╭──

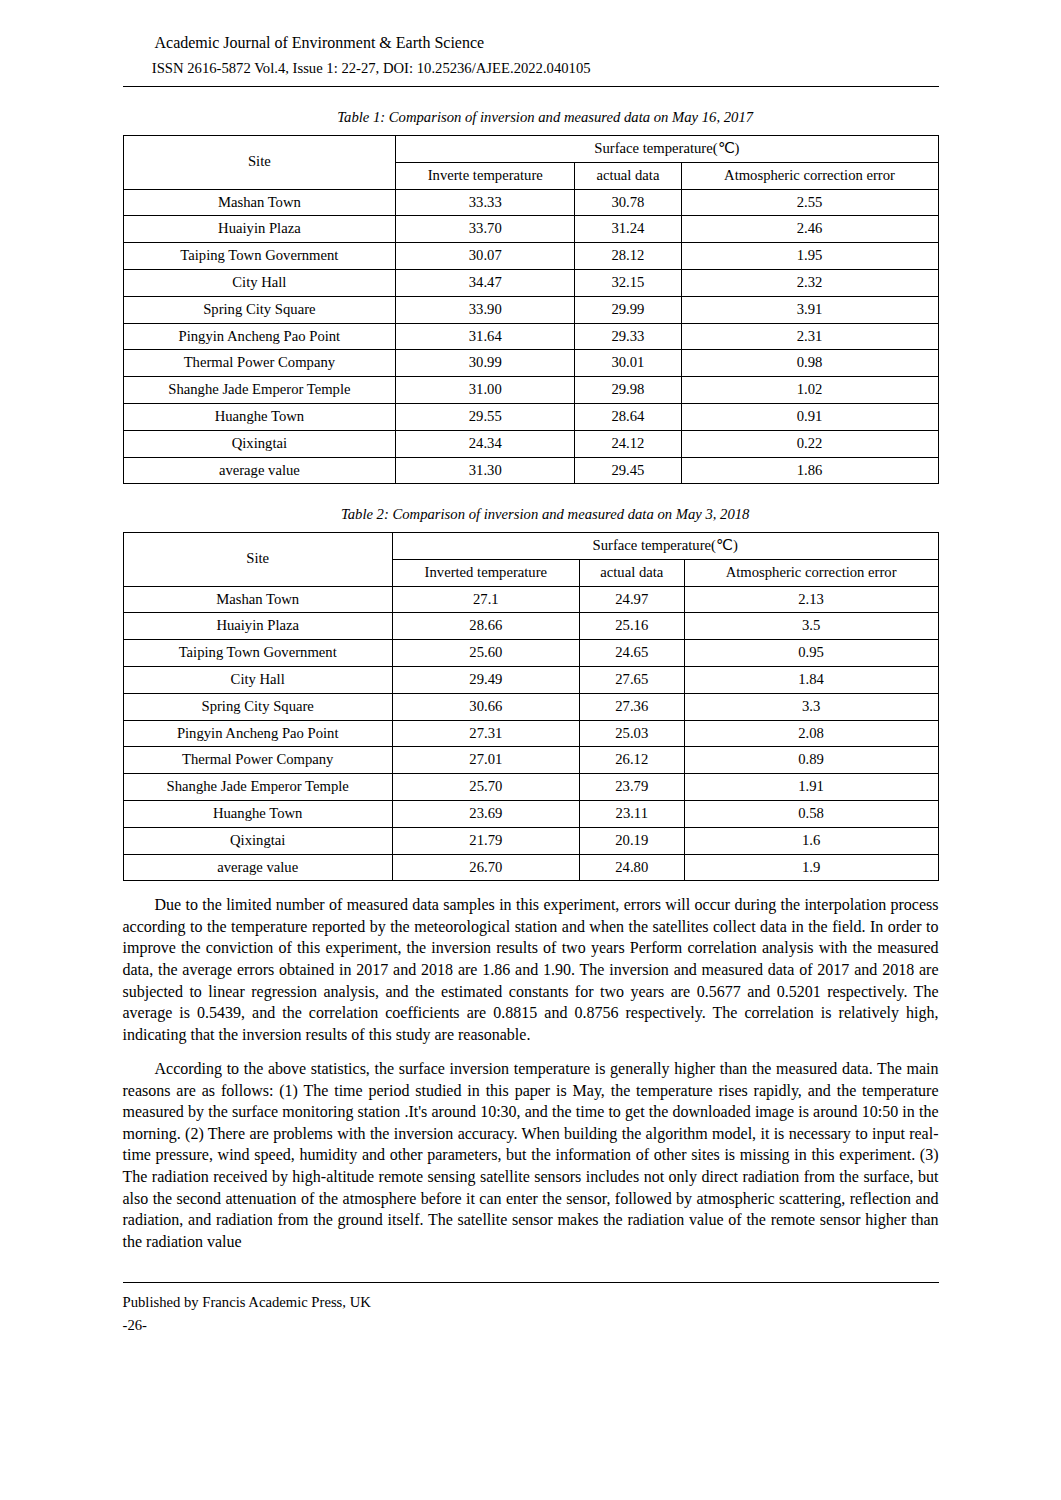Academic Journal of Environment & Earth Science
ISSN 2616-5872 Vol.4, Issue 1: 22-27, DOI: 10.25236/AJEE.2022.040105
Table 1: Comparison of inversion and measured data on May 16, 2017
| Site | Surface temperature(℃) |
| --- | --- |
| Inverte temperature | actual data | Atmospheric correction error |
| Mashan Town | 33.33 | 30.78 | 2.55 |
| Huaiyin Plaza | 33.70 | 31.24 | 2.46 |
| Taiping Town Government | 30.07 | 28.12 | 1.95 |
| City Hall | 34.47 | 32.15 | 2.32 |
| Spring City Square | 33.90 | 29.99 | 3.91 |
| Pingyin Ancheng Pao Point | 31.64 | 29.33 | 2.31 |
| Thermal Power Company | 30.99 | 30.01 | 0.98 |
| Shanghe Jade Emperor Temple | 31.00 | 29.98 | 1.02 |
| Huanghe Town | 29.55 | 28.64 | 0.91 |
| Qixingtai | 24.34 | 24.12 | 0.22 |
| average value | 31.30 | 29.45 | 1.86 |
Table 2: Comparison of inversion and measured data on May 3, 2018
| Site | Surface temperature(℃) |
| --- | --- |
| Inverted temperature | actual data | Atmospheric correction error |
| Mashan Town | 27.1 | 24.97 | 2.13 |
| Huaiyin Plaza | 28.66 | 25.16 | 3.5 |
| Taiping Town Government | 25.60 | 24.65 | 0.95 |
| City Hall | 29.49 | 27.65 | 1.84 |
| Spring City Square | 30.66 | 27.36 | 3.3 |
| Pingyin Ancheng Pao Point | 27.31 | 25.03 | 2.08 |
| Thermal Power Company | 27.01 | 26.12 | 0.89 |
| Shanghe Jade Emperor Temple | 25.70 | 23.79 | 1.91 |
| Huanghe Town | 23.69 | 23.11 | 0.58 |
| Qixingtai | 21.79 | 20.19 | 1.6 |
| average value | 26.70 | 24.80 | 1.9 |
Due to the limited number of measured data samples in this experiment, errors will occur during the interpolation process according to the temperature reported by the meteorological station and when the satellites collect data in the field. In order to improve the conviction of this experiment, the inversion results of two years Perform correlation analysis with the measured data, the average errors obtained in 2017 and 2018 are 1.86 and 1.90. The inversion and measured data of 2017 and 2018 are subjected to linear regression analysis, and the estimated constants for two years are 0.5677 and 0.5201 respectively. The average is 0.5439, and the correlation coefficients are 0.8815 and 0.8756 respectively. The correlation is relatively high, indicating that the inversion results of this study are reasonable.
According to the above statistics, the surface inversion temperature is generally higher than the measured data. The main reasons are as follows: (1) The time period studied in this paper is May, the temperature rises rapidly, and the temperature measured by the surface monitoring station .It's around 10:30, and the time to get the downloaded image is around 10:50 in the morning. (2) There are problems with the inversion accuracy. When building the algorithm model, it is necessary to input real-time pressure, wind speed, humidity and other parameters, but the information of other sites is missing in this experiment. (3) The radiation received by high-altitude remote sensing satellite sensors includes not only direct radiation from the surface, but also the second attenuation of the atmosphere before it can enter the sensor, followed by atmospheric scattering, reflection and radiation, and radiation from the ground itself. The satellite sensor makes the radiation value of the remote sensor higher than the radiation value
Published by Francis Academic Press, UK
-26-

╰──
╭──

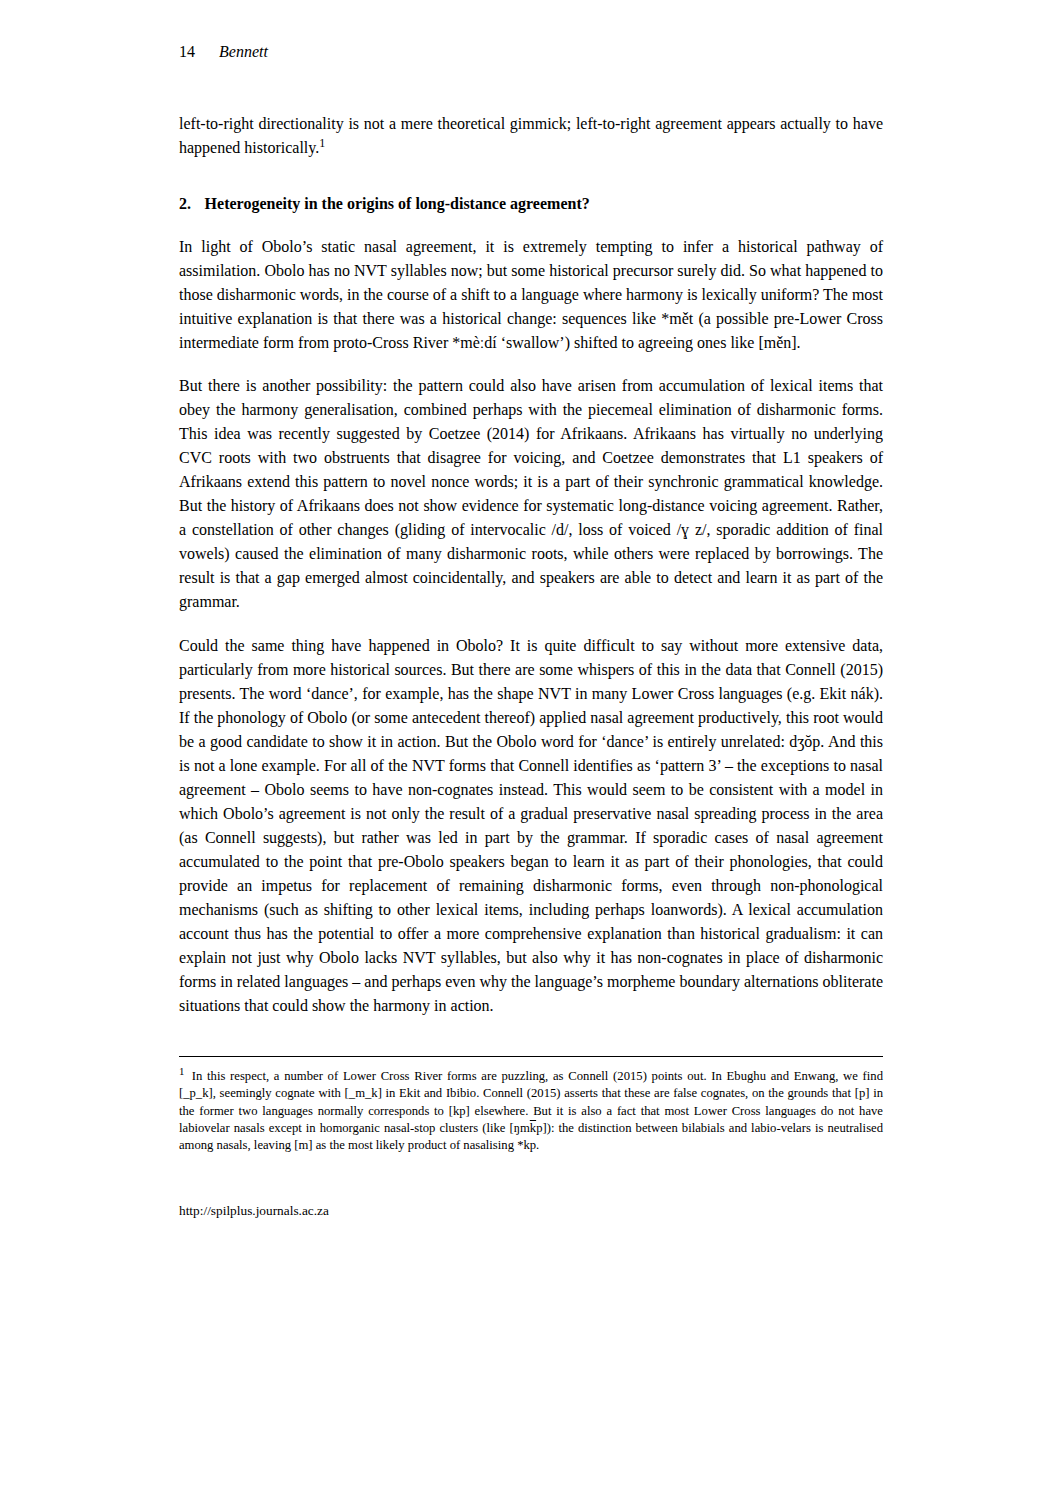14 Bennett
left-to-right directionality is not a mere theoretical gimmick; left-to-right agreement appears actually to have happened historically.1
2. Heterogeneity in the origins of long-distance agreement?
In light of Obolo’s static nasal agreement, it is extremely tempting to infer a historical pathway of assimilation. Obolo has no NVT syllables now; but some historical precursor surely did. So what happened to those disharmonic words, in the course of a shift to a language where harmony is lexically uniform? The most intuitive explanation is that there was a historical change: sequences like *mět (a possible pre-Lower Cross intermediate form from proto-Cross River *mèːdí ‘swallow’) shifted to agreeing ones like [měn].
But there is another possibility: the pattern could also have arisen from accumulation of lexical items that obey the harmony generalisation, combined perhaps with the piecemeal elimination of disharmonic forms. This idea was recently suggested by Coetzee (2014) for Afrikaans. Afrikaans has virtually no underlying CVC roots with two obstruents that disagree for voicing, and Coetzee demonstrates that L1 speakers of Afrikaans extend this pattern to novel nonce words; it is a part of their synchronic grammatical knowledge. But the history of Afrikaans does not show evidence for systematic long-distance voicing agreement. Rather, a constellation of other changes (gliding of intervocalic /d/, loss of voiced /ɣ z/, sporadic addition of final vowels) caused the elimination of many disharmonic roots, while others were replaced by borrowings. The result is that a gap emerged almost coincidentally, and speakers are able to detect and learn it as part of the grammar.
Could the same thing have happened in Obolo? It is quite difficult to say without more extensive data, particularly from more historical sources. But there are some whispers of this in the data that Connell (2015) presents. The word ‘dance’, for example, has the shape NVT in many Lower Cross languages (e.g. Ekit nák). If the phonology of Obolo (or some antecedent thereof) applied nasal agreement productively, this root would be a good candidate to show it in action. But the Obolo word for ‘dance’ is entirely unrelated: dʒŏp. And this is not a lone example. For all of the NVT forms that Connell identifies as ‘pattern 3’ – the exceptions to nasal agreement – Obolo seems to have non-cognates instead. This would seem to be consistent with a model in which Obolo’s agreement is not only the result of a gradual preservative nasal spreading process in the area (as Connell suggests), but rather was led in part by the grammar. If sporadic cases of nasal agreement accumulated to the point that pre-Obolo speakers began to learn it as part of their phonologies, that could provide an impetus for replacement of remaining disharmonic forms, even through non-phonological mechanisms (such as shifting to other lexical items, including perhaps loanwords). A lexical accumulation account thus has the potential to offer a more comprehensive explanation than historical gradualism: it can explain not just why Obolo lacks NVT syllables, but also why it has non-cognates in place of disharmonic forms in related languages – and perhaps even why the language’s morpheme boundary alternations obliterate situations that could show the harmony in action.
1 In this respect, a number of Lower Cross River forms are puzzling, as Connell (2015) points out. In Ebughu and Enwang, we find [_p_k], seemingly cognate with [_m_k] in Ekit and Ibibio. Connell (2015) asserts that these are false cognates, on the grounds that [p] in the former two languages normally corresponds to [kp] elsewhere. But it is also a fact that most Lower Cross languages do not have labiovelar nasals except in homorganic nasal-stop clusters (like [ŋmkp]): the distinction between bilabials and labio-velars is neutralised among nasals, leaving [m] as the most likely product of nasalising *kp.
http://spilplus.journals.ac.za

╰──
╭──

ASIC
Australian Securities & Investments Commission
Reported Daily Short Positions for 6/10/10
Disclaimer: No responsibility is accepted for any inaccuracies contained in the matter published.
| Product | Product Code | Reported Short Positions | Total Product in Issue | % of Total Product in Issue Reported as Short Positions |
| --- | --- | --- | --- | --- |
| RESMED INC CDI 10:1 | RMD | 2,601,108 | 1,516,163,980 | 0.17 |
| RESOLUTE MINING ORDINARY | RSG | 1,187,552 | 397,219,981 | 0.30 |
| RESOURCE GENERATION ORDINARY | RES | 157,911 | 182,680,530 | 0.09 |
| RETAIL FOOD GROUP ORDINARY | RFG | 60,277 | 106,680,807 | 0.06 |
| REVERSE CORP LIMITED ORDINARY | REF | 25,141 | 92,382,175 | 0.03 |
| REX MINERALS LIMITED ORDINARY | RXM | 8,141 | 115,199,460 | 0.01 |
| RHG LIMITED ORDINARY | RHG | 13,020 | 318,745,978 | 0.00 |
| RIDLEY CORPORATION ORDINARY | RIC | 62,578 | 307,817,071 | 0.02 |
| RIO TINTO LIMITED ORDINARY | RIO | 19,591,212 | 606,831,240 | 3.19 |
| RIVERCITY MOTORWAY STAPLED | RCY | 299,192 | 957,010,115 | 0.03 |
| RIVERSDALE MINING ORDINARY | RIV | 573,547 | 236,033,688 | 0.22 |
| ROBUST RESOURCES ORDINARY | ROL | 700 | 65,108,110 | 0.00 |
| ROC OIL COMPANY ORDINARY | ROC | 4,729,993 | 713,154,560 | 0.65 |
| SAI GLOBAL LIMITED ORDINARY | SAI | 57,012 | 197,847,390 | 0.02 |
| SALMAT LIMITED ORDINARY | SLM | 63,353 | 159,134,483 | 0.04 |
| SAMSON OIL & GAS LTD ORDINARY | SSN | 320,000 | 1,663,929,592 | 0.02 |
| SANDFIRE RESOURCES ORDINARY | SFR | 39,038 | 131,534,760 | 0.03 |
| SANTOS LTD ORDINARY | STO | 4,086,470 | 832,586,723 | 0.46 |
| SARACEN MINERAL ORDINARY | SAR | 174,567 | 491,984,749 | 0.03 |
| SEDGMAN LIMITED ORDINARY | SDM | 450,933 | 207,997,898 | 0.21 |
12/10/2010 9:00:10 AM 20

╰──

> _Work order_:
Go through the data above and count the lines that hold "Square". Respond with the number and no other words.

> _Response to the task_:
2